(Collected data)
╭──

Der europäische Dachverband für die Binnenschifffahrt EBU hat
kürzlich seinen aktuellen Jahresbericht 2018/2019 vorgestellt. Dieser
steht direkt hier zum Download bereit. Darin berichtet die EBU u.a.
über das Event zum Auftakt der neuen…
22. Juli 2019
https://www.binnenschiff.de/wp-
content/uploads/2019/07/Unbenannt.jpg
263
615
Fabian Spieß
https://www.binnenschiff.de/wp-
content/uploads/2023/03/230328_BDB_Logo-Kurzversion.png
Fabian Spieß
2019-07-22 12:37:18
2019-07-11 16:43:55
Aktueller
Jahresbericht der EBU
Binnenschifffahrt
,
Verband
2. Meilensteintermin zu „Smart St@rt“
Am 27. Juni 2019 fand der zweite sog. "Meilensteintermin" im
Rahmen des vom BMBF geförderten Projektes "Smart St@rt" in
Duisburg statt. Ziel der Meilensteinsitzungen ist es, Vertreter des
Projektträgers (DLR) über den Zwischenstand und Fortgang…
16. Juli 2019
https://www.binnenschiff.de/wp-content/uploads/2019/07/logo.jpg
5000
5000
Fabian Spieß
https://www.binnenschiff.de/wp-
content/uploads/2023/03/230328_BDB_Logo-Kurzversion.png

╰──

What the exercise asks. Reproduce all of the lines above word for word, without any changes.

Exercise output.
Der europäische Dachverband für die Binnenschifffahrt EBU hat
kürzlich seinen aktuellen Jahresbericht 2018/2019 vorgestellt. Dieser
steht direkt hier zum Download bereit. Darin berichtet die EBU u.a.
über das Event zum Auftakt der neuen…
22. Juli 2019
https://www.binnenschiff.de/wp-
content/uploads/2019/07/Unbenannt.jpg
263
615
Fabian Spieß
https://www.binnenschiff.de/wp-
content/uploads/2023/03/230328_BDB_Logo-Kurzversion.png
Fabian Spieß
2019-07-22 12:37:18
2019-07-11 16:43:55
Aktueller
Jahresbericht der EBU
Binnenschifffahrt
,
Verband
2. Meilensteintermin zu „Smart St@rt“
Am 27. Juni 2019 fand der zweite sog. "Meilensteintermin" im
Rahmen des vom BMBF geförderten Projektes "Smart St@rt" in
Duisburg statt. Ziel der Meilensteinsitzungen ist es, Vertreter des
Projektträgers (DLR) über den Zwischenstand und Fortgang…
16. Juli 2019
https://www.binnenschiff.de/wp-content/uploads/2019/07/logo.jpg
5000
5000
Fabian Spieß
https://www.binnenschiff.de/wp-
content/uploads/2023/03/230328_BDB_Logo-Kurzversion.png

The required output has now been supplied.